Tout va très bien, madame la marquise. Les déclarations des responsables politiques ont pu donner l'impression au lendemain du G20 que l'économie mondiale avait enfin abordé la sortie de crise ; pourtant, rien n'est moins sûr.
« It walked » (ça a marché) : les dirigeants du G20 réunis à Pittshurg fin septembre ont salué en ces termes les résultats des plans de relance étatiques. Mais la reprise économique occidentale, due à des dépenses publiques en augmentation vertigineuse, n'a rien d'enthousiasmant. Le FMI annonce une croissance américaine de 1,5 % en 2010, succédant à une chute de 2,7 % celle année. Aux États-Unis, 263 000 emplois ont été détruits eu septembre (le taux le plus élevé depuis juin 1983), plaçant le chômage à 9,8 % : c'est le 21e mois consécutif de destruction d'emplois. Le solde - négatif - de l'emploi depuis l'intronisation du président Obama, en janvier, s'établit à 3,6 millions. La tendance à la moindre augmentation du chômage de ces derniers mois s'est inversée : en septembre, l'Amérique a supprimé plus d'emplois que le mois précédent. La durée moyenne du travail y est tombée à trente-trois heures par semaine : les employeurs ne sont pas près de recommencer à embaucher. On a affaire à une reprise sans emploi.

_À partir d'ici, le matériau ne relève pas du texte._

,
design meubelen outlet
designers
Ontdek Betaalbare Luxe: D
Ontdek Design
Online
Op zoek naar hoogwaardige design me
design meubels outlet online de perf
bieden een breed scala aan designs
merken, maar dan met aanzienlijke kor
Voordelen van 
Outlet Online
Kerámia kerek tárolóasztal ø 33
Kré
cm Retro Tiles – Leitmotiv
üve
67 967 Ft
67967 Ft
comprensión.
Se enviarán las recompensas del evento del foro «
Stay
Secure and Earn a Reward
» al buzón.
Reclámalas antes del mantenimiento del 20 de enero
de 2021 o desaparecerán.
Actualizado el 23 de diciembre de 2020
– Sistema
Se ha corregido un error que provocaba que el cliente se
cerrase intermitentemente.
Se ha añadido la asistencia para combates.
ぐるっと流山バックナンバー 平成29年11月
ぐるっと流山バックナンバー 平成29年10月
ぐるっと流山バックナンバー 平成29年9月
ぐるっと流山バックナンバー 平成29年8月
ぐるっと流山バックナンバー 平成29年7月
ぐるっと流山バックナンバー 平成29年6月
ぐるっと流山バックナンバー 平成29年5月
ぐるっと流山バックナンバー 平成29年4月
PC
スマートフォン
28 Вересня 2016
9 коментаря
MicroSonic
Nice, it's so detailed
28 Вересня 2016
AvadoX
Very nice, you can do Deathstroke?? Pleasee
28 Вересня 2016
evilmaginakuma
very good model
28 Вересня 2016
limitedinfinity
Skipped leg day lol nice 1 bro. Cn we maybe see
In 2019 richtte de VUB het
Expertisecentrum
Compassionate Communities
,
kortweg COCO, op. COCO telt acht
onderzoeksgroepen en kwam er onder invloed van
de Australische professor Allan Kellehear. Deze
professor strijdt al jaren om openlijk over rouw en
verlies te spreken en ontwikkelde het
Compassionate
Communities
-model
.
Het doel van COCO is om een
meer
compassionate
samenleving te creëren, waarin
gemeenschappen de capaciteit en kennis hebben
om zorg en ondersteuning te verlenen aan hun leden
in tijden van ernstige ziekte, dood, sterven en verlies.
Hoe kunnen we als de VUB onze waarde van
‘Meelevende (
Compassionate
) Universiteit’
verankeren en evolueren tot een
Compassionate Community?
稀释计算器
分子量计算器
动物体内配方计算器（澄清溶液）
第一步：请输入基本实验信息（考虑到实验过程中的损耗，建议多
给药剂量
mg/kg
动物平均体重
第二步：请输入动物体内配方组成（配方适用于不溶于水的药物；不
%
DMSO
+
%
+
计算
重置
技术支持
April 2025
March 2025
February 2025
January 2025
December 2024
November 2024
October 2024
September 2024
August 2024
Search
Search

C'est le cas non seulement aux USA, mais aussi dans le reste de l'Occident. Une fois épuisé l'effet cyclique de la reconstitution des stocks et de la stimulation des plans de relance, la croissance du PNB va de nouveau ralentir.
La remontée du cours des actions et des obligations d'État occidentales est trompeuse. La crise de 2007 fut déclenchée par l'explosion de la bulle spéculative immobilière. Celle-ci eût été impossible sans la gigantesque masse monétaire due aux faibles taux d'intérêt pratiqués par les banques centrales, au premier rang desquelles celle des États-Unis : c'est une création monétaire ex nihilo, sans lien avec l'activité économique. Les monnaies n'étant plus adossées à l'étalon or (le dollar a été découplé de l'or en 1971), les banques centrales en augmentent la masse sans retenue. Cette création monétaire débridée engendre de gigantesques bulles spéculatives, comme celle de l'immobilier, qui explosa en 2007. Sept ans plus tôt, on avait vu la désintégration de la bulle Internet formée dans les années 1990.
Les États, pompiers pyromanes
Après la crise de 2007 - comme après les précédentes -, les pouvoirs publics n'ont pas laissé jouer les mécanismes d'ajustement économiques et financiers qui auraient purgé les dettes accumulées dans la période passée et fait repartir l'économie sur des bases saines. Les marchés des actions et des obligations d'État occidentales ont été revigorés par les achats massifs financés par les milliards de dollars fabriqués par les banques centrales. Développant leur activité de faux-monnayeurs, qui avait pourtant conduit à la crise, les banques centrales fabriquent de nouvelles bulles financières. Principalement due à des dépenses publiques effrénées, la reprise économique est bâtie sur du sable. Les consommateurs sont tétanisés par la montée du chômage : en septembre, la confiance du consommateur américain a baissé à 53,1 (contre 54,5 en août), selon le centre de recherche du Conference Board. Les entreprises, en surcapacité de production, évitent de se lancer dans des investissements productifs. Aussi, la reprise économique n'a-t-elle pas, loin de là, une vigueur en rapport avec les anticipations des valeurs boursières et obligataires actuelles. Comme les bulles précédentes, celles qui se dilatent actuellement vont, elles aussi, finir par exploser.
Après avoir été les pyromanes de cette crise, les États en sont les pompiers, à coup de surendettement public. Mais ils s'exposent à un krach obligataire. Un État surendetté peut faire faillite, lorsque ses citoyens exsangues ne peuvent plus alimenter ses caisses par l'impôt et qu'il ne trouve plus de bailleurs de fonds sur le marché international des capitaux. La banqueroute des États propagerait un climat de panique. Les systèmes d'aide sociale mis en place par les États providence seraient sinistrés. Les États ne seraient même plus capables d'assurer correctement leurs missions régaliennes : défense,justice, maintien de l'ordre...
Vers qui se tourner, alors, pour demander de l'aide ? Des populations - notamment celles de l'Europe de l'Ouest - accoutumées à la tutelle de l'État seraient tragiquement démunies. Les mécanismes correcteurs de la crise entreraient alors en action de la façon la plus cruelle. Les plans de relance mis en œuvre actuellement par les États apparaîtraient, rétrospectivement, comme un expédient ayant seulement permis de reculer pour mieux sauter... dans le vide.